Friday, March 16, 2007

Write Ho!

All of us have this overwhelming desire to get it of our chest, to leap into print with a pithy comment on something that seems, momentarily perhaps, of immense importance. It is why there are "Blogs" such as this. The suppressed author in us revels at the chance of telling the world just what we think of them.
In bygone years, the opportunity was primarily left to retired military men who would compose their letters to the press, usually The Times, in the seclusion of their study over a glass or two of port, signing themselves, "Disgusted, Hove (Col. Retd.)" or "Appalled, A Patriot (former RN)."
The papers were understandably pretty choosy about just which letters they saw fit to publish, an admirably sensible policy. But now discretion has been thrown to the winds and, by courtesy of the dubious blessing of the internet, almost every paper gives the world, and possibly his wife, the opportunity to have their dig at their columnists.
Usually headed "Have Your Say" or some similarly encouraging motto, it offers you the chance of telling the writer just what a load of rubbish he has just written.
Now some of these comments are tolerably well phrased and the arguments effectively presented.
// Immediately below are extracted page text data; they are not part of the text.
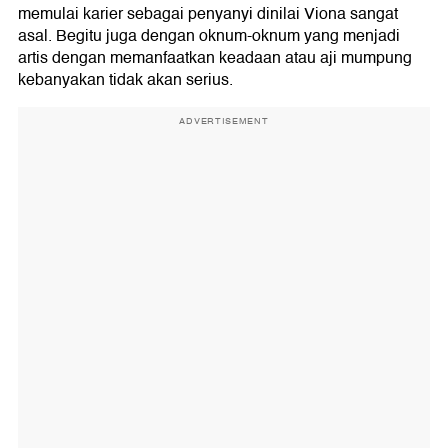
memulai karier sebagai penyanyi dinilai Viona sangat
asal. Begitu juga dengan oknum-oknum yang menjadi
artis dengan memanfaatkan keadaan atau aji mumpung
kebanyakan tidak akan serius.
ADVERTISEMENT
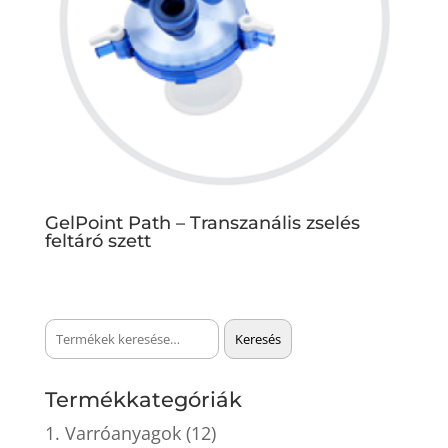
GelPoint Path – Transzanális zselés
feltáró szett
Keresés
Keresés
a
következőre:
Termékkategóriák
1. Varróanyagok
(12)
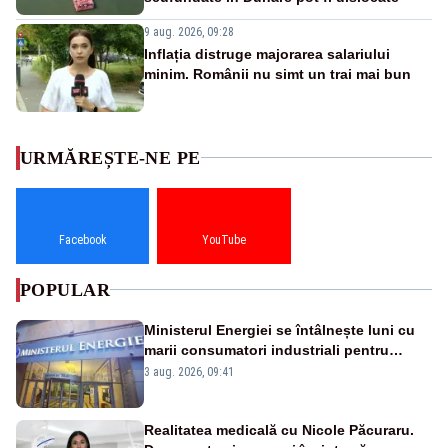
9 aug. 2026, 09:28
Inflația distruge majorarea salariului
minim. Românii nu simt un trai mai bun
URMĂREȘTE-NE PE
Facebook
YouTube
POPULAR
Ministerul Energiei se întâlnește luni cu
marii consumatori industriali pentru
reducerea voluntară a consumului de
3 aug. 2026, 09:41
electricitate în orele de vârf
Realitatea medicală cu Nicole Păcuraru.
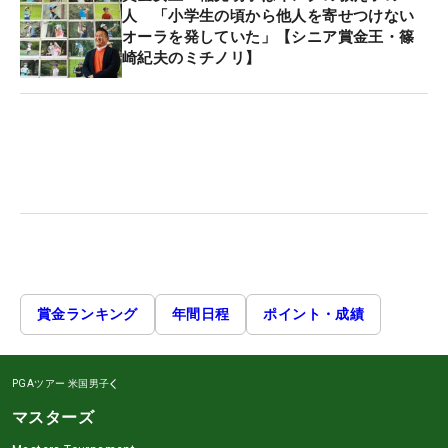
人 「小学生の頃から他人を寄せつけない
オーラを発していた」【シニア賞金王・篠
崎紀夫のミチノリ】
賞金ランキング
年間日程
ポイント・成績
PGAツアー
米国男子
マスターズ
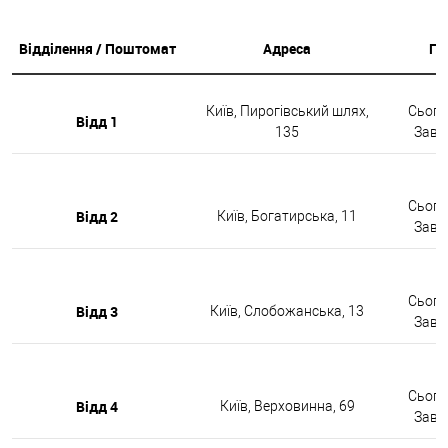
Відділення / Поштомат
Адреса
Гр
Київ, Пирогівський шлях,
Сьогод
Відд 1
135
Завтр
Сьогод
Відд 2
Київ, Богатирська, 11
Завтр
Сьогод
Відд 3
Київ, Слобожанська, 13
Завтр
Сьогод
Відд 4
Київ, Верховинна, 69
Завтр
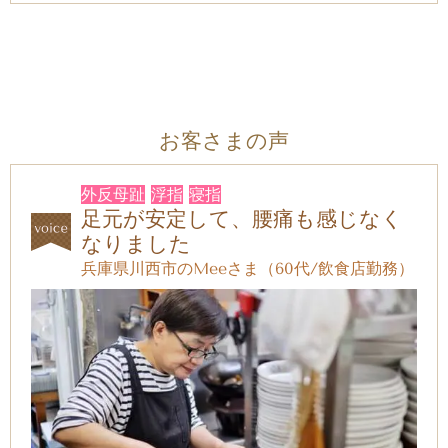
お客さまの声
外反母趾
浮指
寝指
足元が安定して、腰痛も感じなく
なりました
兵庫県川西市のMee
さま（60代/飲食店勤務）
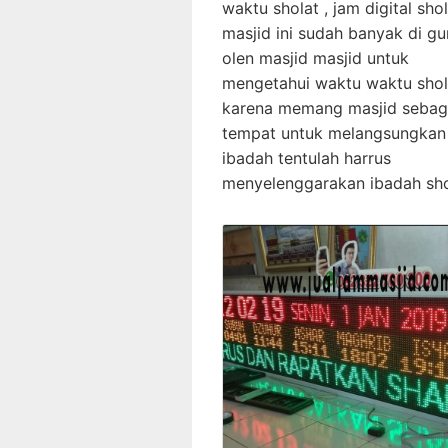
waktu sholat , jam digital sho
masjid ini sudah banyak di g
olen masjid masjid untuk
mengetahui waktu waktu shola
karena memang masjid sebag
tempat untuk melangsungkan
ibadah tentulah harrus
menyelenggarakan ibadah sh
But a good many of them are nowhere near the standard we had come to expect from Disgusted, Hove, and are merely boring recitals of a poorly expressed personal opinion.
Sometimes, when the subject has been an especially emotive one of great importance to our society, such as the wedding of a pseudo celebrity, the letters run into boring yards of typespace.
This is a brilliant device on the part of the newspaper magnates, since it enables them to fill up the white space they have left over, after having compiled all the garbage that's fit to print, with even more piffle - and it's all for free.
I suppose it serves as a social safety valve, preventing those who have thus got it off their chest from going out and mugging old ladies or indulging in any other of the national sports that the population beguile themselves with, but it makes for pretty boring reading.
As a precaution, I think I'll remove the little "Comment" function at the bottom of this piece. You can't be too careful.